Today is the National Day on Writing and I believe this blog post honors that celebration.
I love my job because I spend my days writing and hanging out with other writers (in person or virtually or both). What could be cooler than that? When I was a working writer I loved that too although in a different way. Writing is fun, challenging, and tormenting -- sometimes all at the same time. Words have the power to make people think, feel, and do things -- sometimes against their will. Being able to wield words with that power is exhilarating. However, since I have become a teacher of writing I have found a different sort of exhilaration -- helping someone else recognize and learn to wield that power. I happen to think I have the most important job there is because without literacy then all the rest of education is meaningless. There are many reasons I love my job but I think a quick look at a selection of the past week's events can illustrate that point for me.
My midterm grading backlog was formidable but I managed to get through it thanks to the inspiration I found in my students' reflections on the class to this point. Despite taking a general education required class (note: I think this is an important class but we all know many students don't agree), they are aware that they have learned some important lessons about communication, literacy, and writing and that awareness gave me a buzz every time I encountered it. One student writes: "I will be using what I have learned in my daily life". I should have kept track of all the great comments but didn't think of it until later and this reflection just happened to be the last one that I read.

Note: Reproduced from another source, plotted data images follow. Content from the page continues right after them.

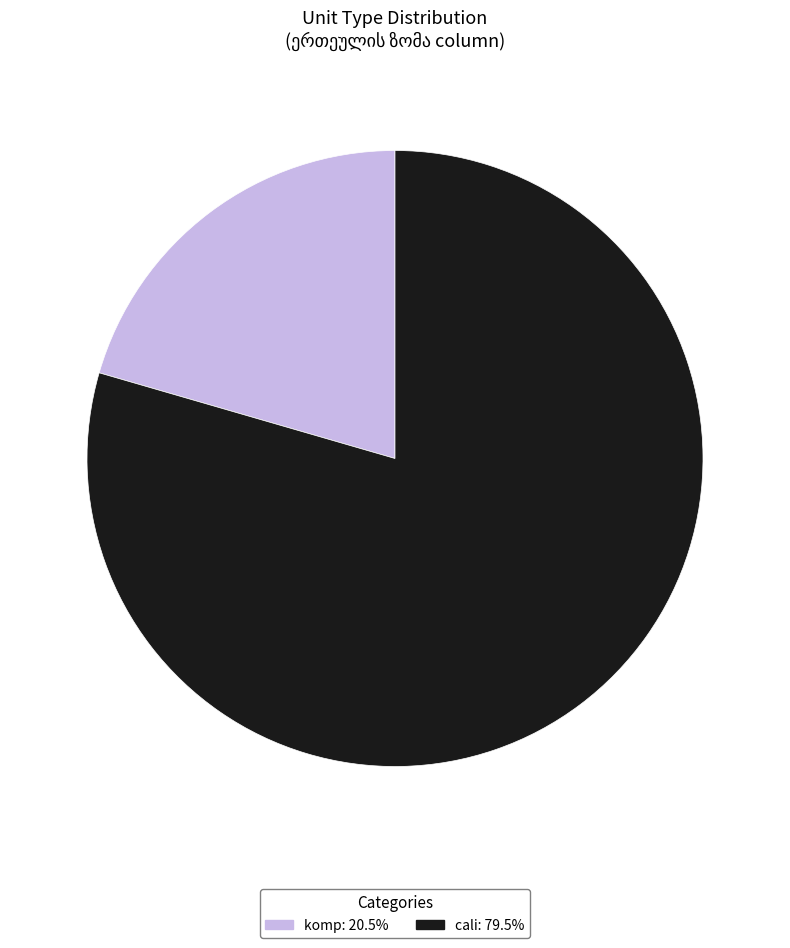

Does any single category account for the majority?

Yes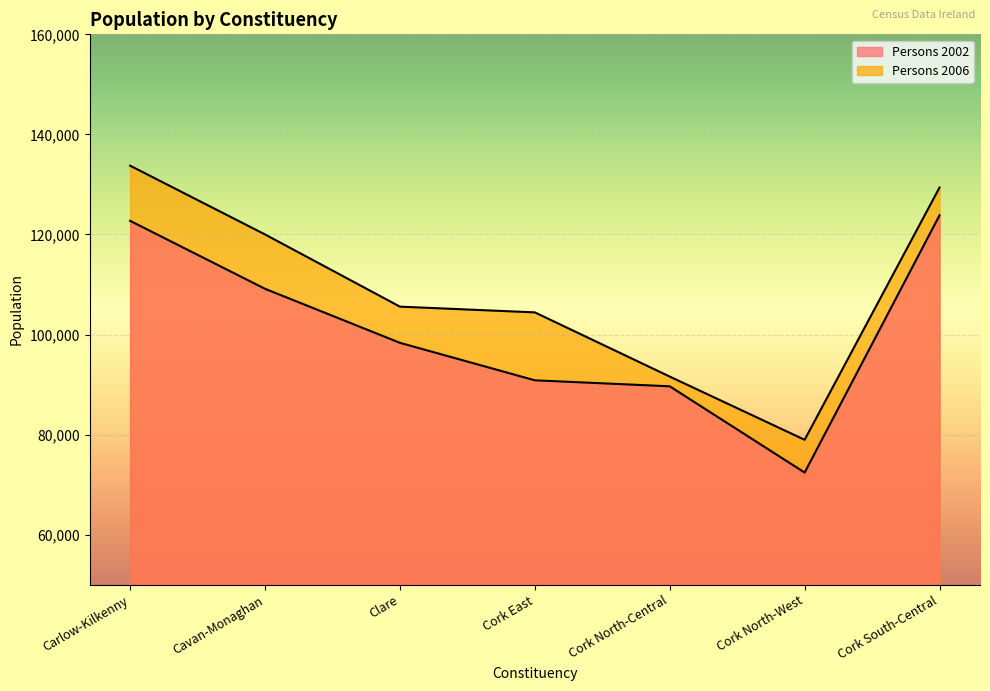

What position from the left is Cork North-West?

6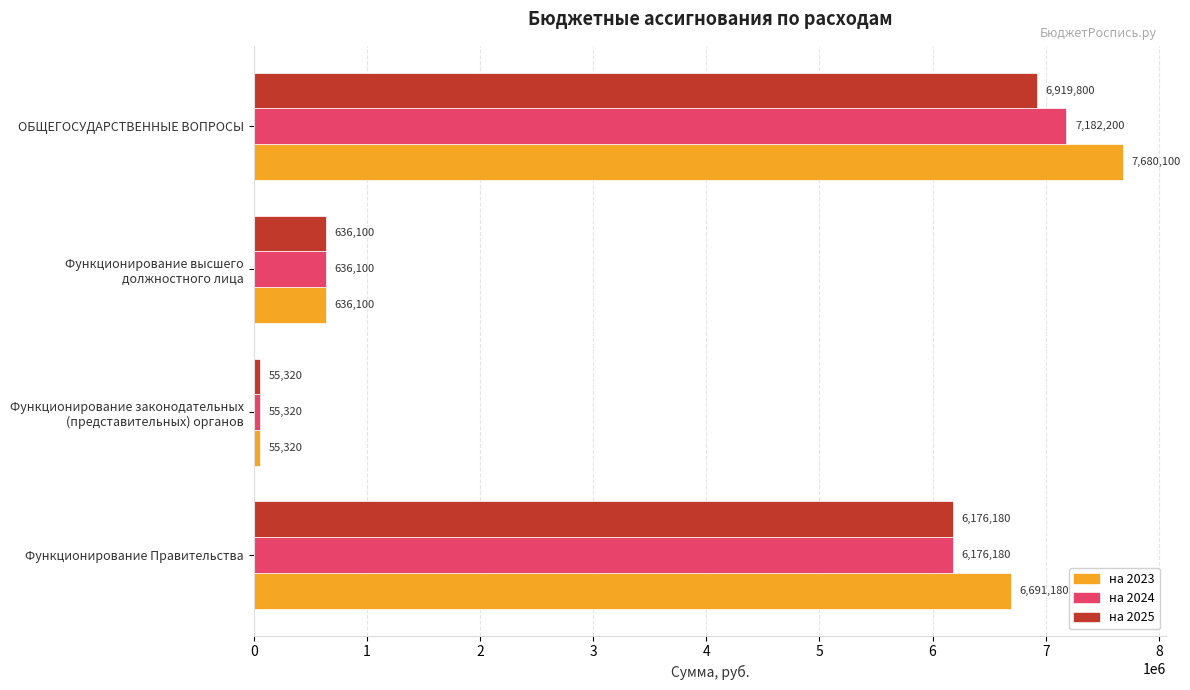

Where is на 2025 nearest to the value 3487560?

Функционирование Правительства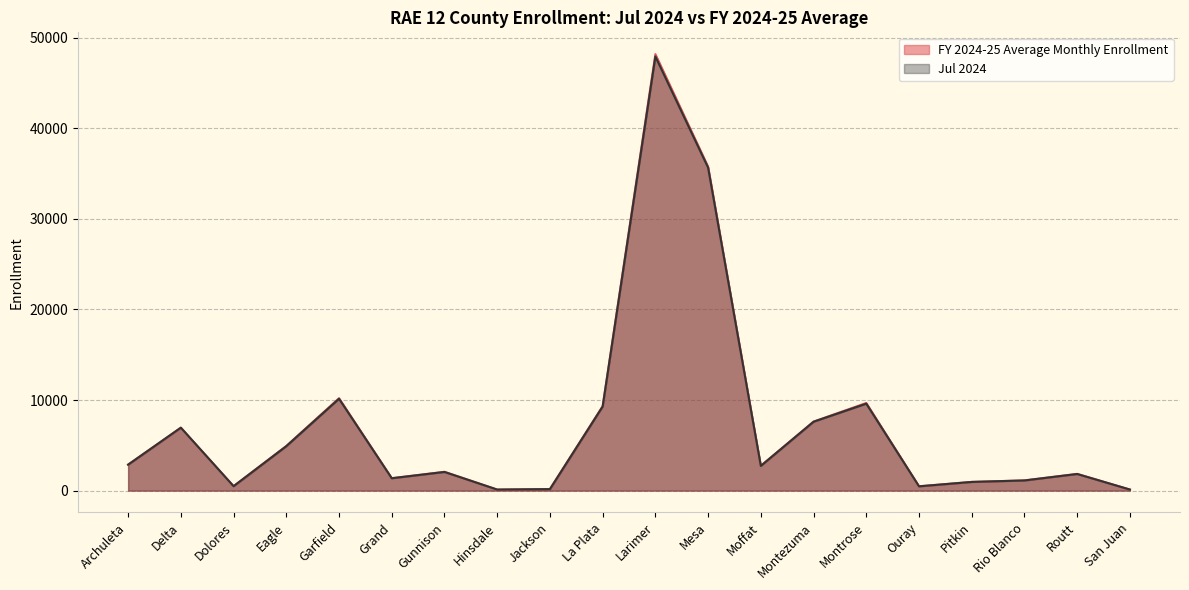

Between which two adjacent categories do FY 2024-25 Average Monthly Enrollment and Jul 2024 first intersect?

Archuleta and Delta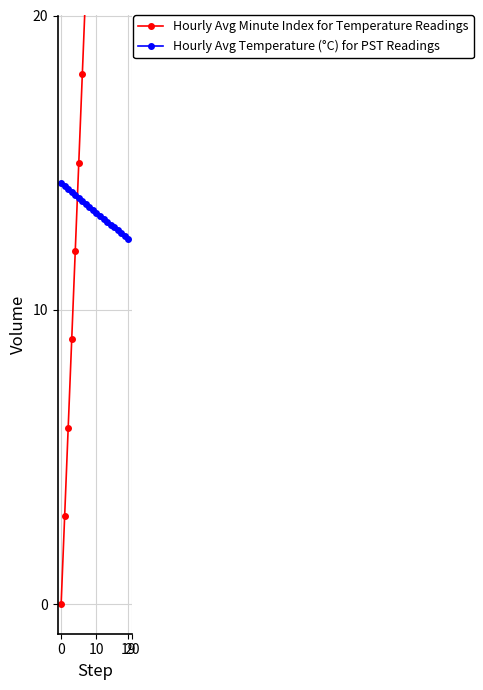

At which label does Hourly Avg Minute Index for Temperature Readings first exceed 30?

11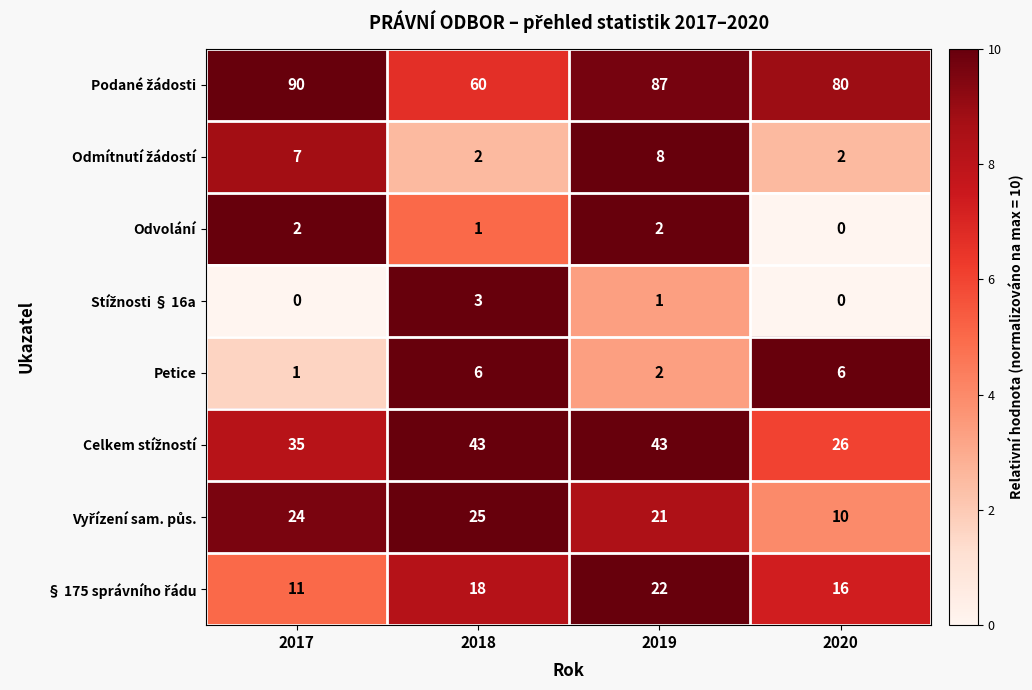

Is it true that Petice equals 3 at 2018?

False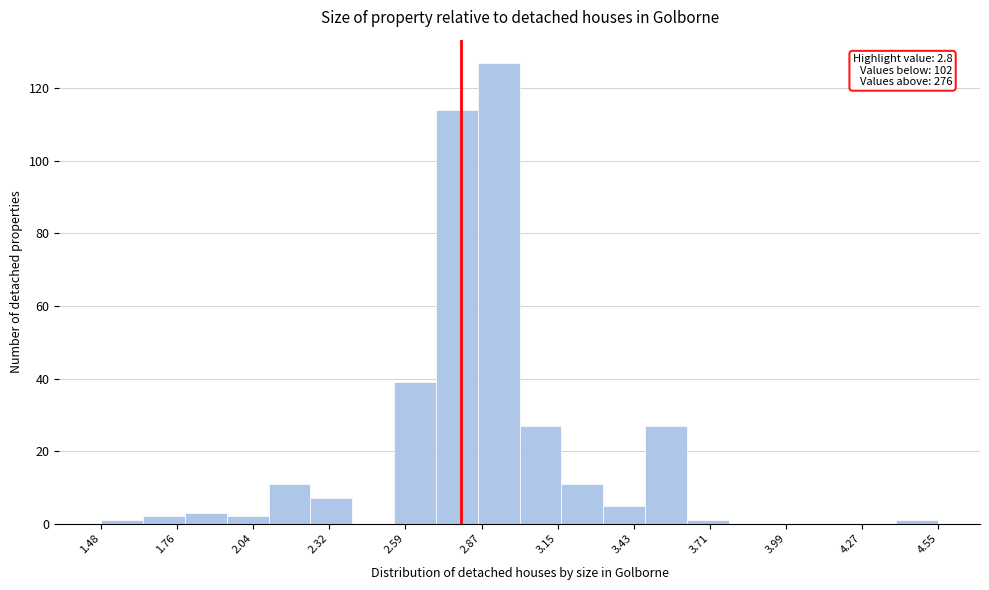

Read against the x-axis, roughly where is the centre of the tallest bar?

2.95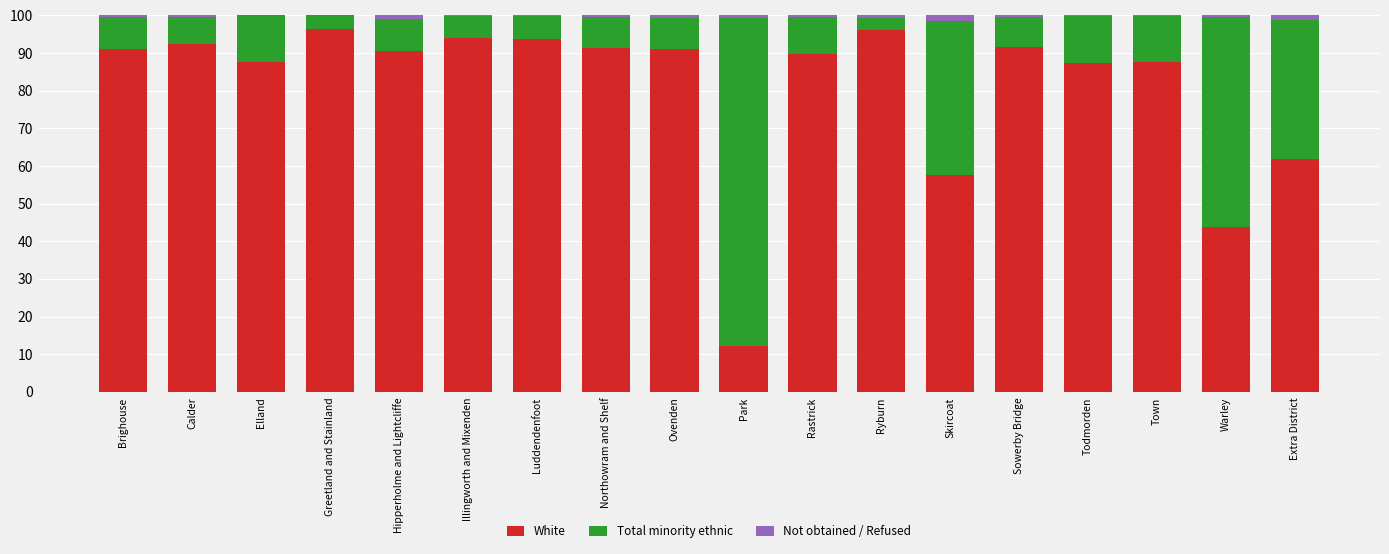

What are all the series names shown in the legend?

White, Total minority ethnic, Not obtained / Refused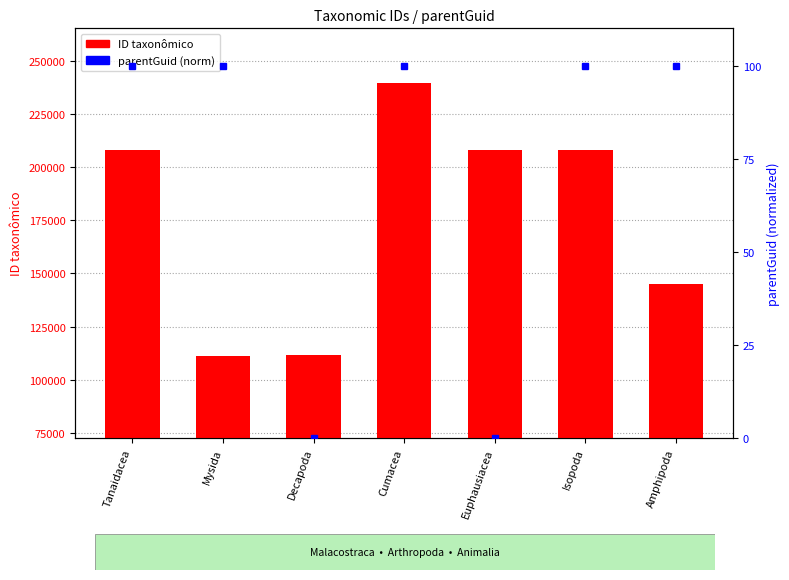

What is the average value of the parentGuid (norm) series?

71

I took a break from midterm grading to attend the 2010 Watson Conference at the University of Louisville and had a marvelous experience. I enjoyed the fortuitous serendipity of the session where I presented with Heather Blain and Timothy Johnson and we had the opportunity to talk about writing workshop, genre, and agency with our audience after presenting our papers. I loved that opportunity to have a conversation about the convergences of our topics and enjoyed doing so in the other sessions I attended as well. I also loved listening in to the conversation about larger issues during the keynote sessions. Not only to hear the key points brought up by the speaker by the chair and presenter but also the questions, comments, and thoughts of so many notables that have only been names on books and articles but now have faces and personalities too. Taking the step back from my daily teaching routine in order to gain the perspective necessary to see the larger issues of the field is necessary but I was so pleased to be able to do so at the Watson this year as it was an entirely different experience than attending the CCCC's and I really enjoyed it.
Once I had a chance to recover I was able to dive back into my current project -- my dissertation. I am in the throes of wrapping up my analysis and working through my conclusions and that is heady stuff indeed. I am learning a great deal about how a person becomes a writer. Learning how we can foster rhetorical agency and increase writing self-efficacy is important to me personally but also very important to the field. Not only is this important work, but I find it incredibly interesting.
I don't love everything about my job but I do love the major aspects of my life as an academic. I love helping my students become writers. I love talking with peers who love teaching too. I love investigating ways to help us do both those things even better.